French nu-disco/dance-pop producer Madeon first garnered attention for his mashups and remixes before scoring hits with his original tracks and producing songs for several major pop stars. Hugo Leclercq was born in 1994 and started producing dance music before he hit his teens, initially under the name Deamon. In 2010, at the ripe age of 16, Leclercq switched the letters of his former moniker around and became Madeon, changing his style from ecstatic hands-up tracks to more of a lush, sleek sound influenced by French house and electropop. He gained popularity for his remixes, including his versions of songs by the Killers and Pendulum.
He also produced several clever mashups, including "Pop Culture," which jammed over three dozen songs into three minutes. The track went viral as soon as it was uploaded to YouTube in 2011, immediately racking up millions of views. Using a computer setup with Fruity Loops and two Novation Launchpads, the Nantes, France native put out original singles ("Gold," "For You," "Shuriken," "Icarus") and continued remix work (for Alphabeat, Yelle, Deadmau5, and Martin Solveig).
In 2012, he performed at several major music festivals, including Ultra Music Festival, Coachella, and Lollapalooza. His singles "Finale" and "The City" charted in several countries.
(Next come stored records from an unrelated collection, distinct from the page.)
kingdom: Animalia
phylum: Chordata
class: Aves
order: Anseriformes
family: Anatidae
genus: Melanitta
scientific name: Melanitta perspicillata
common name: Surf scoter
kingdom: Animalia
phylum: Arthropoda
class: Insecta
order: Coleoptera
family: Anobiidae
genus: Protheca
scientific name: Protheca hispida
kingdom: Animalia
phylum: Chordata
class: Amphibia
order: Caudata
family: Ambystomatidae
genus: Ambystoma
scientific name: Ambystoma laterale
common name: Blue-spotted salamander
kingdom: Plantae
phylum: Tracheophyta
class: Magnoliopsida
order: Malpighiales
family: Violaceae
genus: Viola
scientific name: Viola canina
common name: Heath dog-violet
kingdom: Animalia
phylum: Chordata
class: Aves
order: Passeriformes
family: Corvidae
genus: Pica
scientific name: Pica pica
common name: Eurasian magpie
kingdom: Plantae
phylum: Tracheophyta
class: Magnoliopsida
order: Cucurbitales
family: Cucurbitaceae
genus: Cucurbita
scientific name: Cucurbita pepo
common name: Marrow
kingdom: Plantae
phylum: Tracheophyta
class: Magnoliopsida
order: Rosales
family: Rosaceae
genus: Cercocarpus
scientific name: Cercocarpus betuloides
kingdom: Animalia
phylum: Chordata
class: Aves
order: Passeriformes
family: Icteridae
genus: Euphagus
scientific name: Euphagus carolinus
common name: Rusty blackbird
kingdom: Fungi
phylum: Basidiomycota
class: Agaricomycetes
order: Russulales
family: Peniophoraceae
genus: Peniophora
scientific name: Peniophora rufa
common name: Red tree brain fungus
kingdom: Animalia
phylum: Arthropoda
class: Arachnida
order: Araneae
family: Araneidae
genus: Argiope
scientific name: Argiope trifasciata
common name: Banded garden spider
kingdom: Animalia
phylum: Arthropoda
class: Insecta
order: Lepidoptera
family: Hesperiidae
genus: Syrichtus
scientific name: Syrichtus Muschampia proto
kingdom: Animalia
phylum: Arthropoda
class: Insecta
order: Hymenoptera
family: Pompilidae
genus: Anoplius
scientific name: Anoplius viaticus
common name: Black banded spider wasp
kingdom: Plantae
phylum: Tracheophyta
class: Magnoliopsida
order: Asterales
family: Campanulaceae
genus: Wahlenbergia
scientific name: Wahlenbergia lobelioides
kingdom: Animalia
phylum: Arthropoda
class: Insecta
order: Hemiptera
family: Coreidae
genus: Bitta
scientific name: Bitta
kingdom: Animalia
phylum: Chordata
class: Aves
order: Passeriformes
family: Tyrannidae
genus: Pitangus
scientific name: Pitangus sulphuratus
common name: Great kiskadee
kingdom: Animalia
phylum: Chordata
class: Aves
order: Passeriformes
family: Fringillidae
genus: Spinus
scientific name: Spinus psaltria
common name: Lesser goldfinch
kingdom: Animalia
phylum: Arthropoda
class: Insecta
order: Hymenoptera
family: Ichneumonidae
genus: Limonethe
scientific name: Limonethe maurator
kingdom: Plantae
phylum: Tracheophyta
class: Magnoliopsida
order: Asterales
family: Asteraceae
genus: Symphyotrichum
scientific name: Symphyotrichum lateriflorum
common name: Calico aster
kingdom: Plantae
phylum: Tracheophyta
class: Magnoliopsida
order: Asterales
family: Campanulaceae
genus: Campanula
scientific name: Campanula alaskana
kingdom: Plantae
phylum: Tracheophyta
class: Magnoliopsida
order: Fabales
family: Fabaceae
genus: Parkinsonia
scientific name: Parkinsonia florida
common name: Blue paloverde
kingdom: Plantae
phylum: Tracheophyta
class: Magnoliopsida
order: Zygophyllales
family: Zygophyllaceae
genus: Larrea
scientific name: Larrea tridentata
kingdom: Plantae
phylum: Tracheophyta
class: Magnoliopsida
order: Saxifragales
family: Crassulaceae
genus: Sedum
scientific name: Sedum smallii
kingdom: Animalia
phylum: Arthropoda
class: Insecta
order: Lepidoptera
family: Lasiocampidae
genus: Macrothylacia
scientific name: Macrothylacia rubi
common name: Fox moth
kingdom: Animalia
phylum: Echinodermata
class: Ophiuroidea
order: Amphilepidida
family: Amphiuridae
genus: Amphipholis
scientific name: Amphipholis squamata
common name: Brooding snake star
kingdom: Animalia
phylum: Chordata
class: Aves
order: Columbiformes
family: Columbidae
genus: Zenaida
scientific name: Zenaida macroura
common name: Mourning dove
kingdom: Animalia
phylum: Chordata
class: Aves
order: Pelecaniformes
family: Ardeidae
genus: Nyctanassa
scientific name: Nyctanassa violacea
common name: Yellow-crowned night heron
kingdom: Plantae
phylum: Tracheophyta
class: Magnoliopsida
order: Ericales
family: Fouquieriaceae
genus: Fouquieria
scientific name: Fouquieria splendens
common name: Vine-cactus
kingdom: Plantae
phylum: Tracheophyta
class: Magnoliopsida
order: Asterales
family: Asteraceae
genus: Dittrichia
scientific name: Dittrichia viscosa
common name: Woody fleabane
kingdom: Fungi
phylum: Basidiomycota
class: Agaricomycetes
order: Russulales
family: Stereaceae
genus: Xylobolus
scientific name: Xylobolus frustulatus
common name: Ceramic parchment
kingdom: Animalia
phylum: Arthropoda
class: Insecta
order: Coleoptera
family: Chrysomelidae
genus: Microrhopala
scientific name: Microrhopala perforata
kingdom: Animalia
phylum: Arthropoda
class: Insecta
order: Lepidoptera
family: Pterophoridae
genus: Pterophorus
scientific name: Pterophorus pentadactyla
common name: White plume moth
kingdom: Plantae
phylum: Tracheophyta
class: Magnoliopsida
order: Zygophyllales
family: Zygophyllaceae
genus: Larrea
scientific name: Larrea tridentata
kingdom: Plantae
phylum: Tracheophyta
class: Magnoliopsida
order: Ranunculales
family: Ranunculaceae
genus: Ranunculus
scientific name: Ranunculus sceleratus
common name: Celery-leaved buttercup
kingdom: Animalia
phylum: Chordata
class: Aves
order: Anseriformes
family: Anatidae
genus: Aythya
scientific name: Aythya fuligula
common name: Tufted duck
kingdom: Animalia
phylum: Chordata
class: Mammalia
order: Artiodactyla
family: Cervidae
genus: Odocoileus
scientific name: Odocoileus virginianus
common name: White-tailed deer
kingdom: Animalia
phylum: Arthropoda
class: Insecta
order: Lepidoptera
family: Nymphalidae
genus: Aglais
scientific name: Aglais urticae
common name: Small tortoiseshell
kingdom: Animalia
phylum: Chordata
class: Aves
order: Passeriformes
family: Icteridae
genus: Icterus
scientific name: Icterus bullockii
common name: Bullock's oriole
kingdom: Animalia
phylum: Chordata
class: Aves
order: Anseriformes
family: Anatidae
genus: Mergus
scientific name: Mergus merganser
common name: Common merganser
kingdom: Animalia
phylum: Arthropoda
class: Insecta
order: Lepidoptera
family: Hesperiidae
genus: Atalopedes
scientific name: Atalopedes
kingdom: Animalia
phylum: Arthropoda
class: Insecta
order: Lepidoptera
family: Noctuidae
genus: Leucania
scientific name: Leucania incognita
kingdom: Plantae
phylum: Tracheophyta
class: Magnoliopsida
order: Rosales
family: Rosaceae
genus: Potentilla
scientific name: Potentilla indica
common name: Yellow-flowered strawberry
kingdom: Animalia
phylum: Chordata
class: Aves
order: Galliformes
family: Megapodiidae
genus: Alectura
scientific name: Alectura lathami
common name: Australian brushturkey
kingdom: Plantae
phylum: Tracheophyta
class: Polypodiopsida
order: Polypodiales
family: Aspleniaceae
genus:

He also began working with pop stars around this time. He produced Ellie Goulding's song "Stay Awake," and mixed an alternate version of Muse's "Panic Station." After opening for Lady Gaga on her Born This Way tour, he produced three tracks on her Artpop album, one of which he co-wrote.
Madeon's debut album, Adventure, was released by Columbia in 2015. The album hit number one on Billboard's Dance/Electronic Albums chart and spawned several charting singles, including "Pay No Mind" (featuring Passion Pit) and "Nonsense" (featuring Mark Foster of Foster the People). Leclercq went on two headlining tours following the album's release. In 2016 he collaborated with Porter Robinson for the single "Shelter," and the two artists toured together.